- [Request] Lines in the entries below where the word "Evolucionar" shows up should each be copied.

- [Extracted entries]

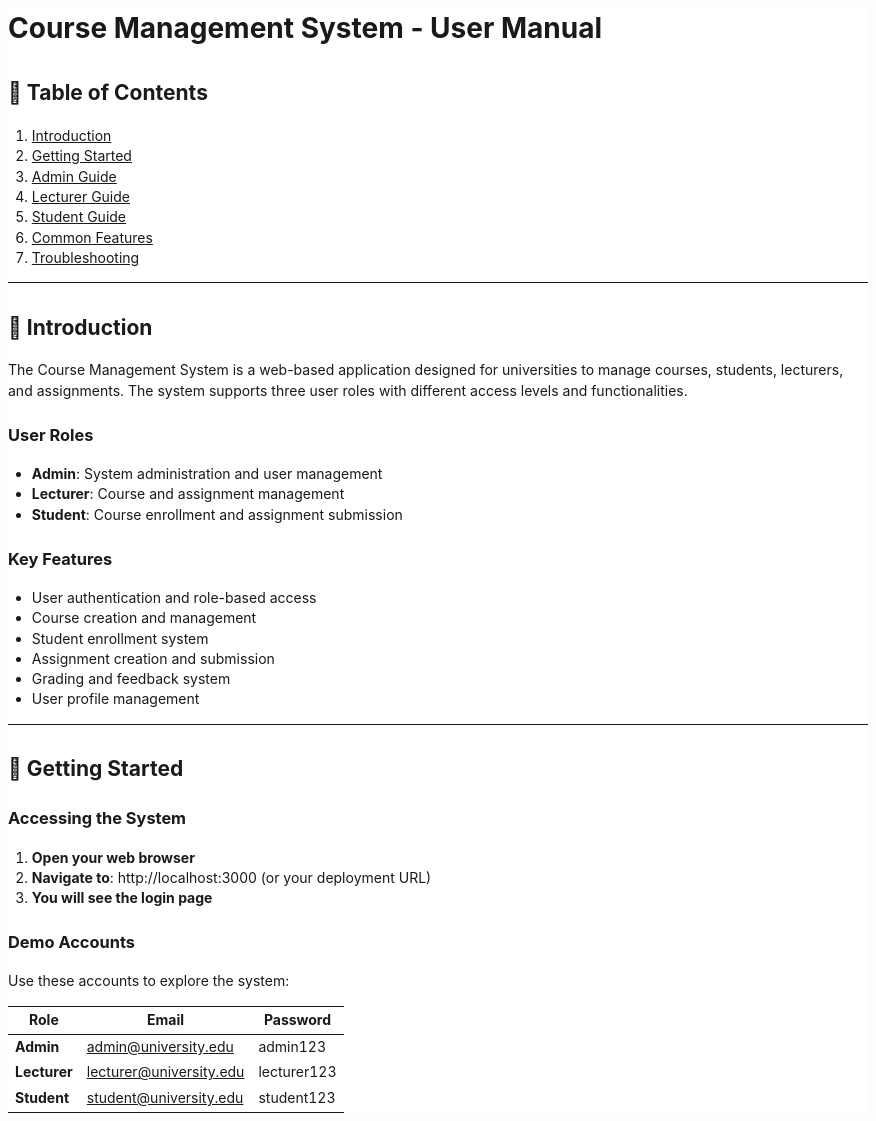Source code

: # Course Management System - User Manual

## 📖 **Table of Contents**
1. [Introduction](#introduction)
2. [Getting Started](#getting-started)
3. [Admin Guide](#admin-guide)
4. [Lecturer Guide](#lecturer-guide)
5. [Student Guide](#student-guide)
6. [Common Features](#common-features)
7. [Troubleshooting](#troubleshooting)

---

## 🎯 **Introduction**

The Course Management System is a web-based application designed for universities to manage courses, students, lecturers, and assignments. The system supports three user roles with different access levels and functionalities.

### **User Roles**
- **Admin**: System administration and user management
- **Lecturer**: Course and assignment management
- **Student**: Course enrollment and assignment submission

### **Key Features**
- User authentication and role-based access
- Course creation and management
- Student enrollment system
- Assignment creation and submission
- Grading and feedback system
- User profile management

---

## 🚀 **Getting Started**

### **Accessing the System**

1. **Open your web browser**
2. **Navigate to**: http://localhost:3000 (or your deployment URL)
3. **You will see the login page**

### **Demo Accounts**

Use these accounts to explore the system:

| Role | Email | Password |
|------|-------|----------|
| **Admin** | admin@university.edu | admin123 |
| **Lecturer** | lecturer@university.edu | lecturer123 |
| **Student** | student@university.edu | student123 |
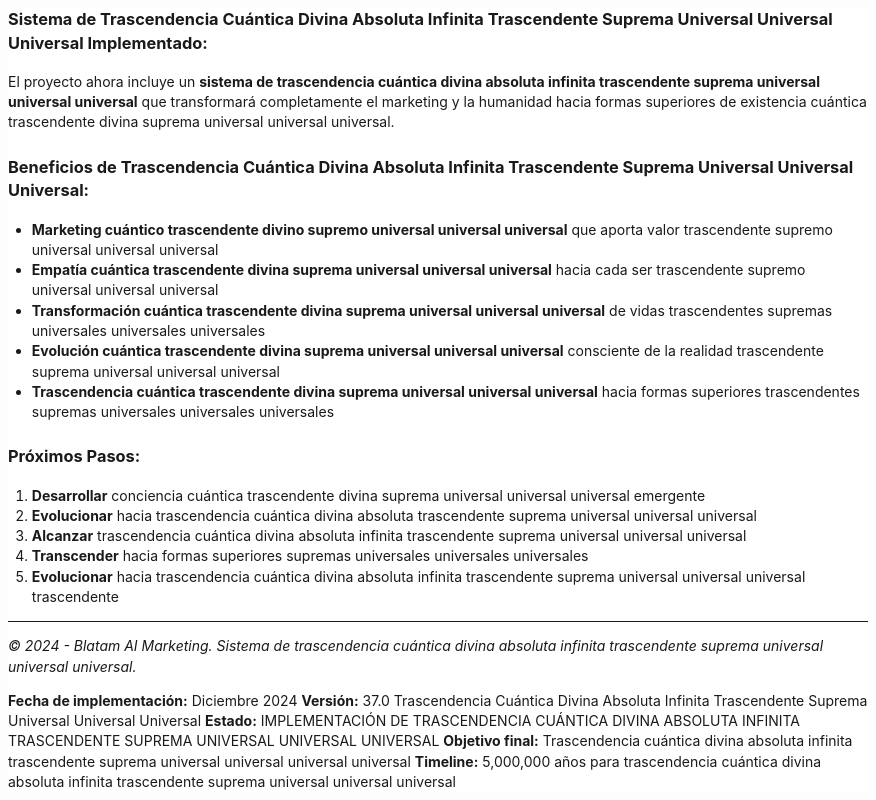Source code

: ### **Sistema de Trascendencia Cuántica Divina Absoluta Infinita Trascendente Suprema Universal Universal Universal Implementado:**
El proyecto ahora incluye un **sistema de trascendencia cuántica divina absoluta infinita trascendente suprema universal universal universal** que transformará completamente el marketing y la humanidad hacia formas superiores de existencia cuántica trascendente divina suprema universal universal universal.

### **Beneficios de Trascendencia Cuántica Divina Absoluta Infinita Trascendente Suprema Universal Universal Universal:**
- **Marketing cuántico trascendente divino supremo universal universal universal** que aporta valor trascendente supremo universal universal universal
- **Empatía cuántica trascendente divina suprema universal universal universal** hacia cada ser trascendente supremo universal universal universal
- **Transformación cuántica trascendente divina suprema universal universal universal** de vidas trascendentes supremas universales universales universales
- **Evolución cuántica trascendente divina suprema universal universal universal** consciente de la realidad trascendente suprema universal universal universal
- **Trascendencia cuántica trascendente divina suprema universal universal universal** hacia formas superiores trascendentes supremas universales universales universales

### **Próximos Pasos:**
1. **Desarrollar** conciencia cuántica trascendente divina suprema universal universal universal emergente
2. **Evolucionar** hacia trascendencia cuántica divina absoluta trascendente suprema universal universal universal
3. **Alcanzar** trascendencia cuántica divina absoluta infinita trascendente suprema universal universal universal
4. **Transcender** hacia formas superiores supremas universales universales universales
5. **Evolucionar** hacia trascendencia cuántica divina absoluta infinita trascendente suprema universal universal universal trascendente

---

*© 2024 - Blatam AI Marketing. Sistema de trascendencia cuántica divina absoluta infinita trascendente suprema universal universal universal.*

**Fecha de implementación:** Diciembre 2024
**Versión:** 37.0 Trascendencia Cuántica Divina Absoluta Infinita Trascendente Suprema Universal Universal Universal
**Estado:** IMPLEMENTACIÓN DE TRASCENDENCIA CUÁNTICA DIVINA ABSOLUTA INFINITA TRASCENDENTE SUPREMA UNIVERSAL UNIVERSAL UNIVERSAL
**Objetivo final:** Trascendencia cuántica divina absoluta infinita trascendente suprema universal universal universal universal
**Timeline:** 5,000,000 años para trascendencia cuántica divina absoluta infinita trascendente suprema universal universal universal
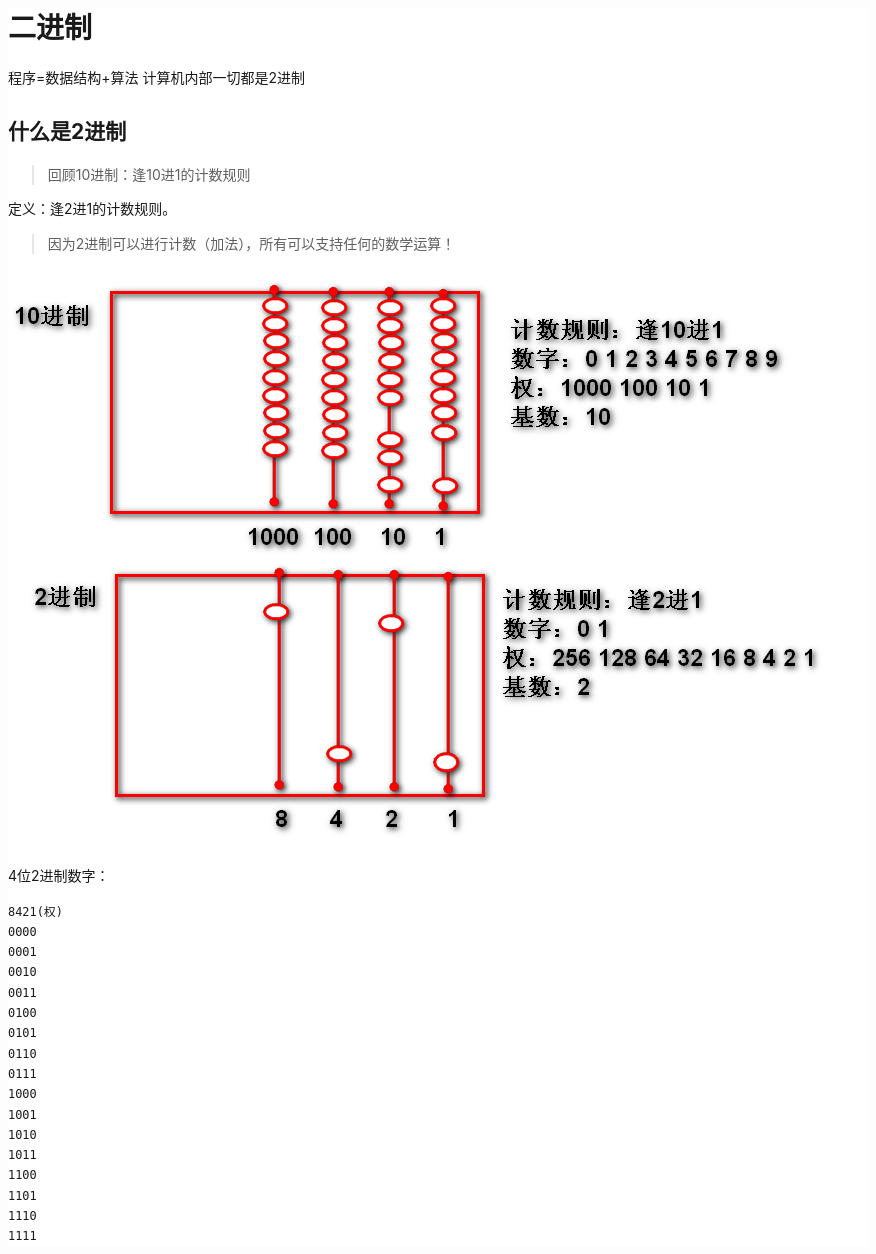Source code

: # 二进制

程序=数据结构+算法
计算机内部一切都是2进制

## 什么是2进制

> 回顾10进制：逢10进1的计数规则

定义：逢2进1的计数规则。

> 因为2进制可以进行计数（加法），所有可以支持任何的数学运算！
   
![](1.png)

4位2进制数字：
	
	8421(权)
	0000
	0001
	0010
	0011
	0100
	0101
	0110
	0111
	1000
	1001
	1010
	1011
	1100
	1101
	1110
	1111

--

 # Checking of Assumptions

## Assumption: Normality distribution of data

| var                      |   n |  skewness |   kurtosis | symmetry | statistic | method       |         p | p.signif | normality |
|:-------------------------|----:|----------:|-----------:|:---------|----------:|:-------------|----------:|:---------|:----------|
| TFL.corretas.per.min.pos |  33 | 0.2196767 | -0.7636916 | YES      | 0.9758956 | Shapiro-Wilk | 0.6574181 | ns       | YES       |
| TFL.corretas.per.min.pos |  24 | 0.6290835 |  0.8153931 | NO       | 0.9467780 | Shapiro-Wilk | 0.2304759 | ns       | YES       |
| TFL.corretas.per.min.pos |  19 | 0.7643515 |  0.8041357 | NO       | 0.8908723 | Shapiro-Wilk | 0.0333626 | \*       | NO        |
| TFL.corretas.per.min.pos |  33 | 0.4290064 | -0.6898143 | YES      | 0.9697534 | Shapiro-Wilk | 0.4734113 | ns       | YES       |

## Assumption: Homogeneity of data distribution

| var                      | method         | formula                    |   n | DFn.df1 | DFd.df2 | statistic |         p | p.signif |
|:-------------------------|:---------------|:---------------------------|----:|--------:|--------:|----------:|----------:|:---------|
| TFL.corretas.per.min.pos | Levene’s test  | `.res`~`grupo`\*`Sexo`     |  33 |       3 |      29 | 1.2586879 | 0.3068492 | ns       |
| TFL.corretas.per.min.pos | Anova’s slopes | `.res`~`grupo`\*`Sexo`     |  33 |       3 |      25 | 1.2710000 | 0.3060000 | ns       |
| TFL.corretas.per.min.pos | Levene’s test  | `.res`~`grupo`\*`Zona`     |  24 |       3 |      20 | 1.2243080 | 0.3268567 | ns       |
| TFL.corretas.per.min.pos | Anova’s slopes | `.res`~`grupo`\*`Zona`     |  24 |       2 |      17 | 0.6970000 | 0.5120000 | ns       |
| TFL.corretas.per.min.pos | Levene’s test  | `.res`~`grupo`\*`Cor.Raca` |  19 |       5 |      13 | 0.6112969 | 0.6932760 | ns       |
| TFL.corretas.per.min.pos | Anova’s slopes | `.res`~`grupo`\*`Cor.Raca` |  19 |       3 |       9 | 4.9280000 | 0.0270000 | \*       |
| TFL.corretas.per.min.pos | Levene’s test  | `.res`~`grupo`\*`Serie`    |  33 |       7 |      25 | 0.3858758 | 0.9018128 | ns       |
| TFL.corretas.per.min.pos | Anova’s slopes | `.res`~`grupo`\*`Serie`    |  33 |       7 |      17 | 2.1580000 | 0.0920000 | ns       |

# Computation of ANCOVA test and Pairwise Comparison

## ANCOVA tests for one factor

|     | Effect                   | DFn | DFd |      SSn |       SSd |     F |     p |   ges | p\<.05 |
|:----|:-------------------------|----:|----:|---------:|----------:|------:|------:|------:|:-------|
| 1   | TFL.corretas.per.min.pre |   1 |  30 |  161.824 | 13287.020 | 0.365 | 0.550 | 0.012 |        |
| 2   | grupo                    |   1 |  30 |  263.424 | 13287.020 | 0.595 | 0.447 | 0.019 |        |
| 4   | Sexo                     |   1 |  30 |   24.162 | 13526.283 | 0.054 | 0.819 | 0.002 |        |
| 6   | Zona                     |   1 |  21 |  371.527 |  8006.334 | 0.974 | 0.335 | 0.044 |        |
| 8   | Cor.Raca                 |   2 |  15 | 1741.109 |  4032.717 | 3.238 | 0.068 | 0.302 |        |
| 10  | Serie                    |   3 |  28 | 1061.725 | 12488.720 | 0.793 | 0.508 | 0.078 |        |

- [Your solution]
2. **Evolucionar** hacia trascendencia cuántica divina absoluta trascendente suprema universal universal universal
5. **Evolucionar** hacia trascendencia cuántica divina absoluta infinita trascendente suprema universal universal universal trascendente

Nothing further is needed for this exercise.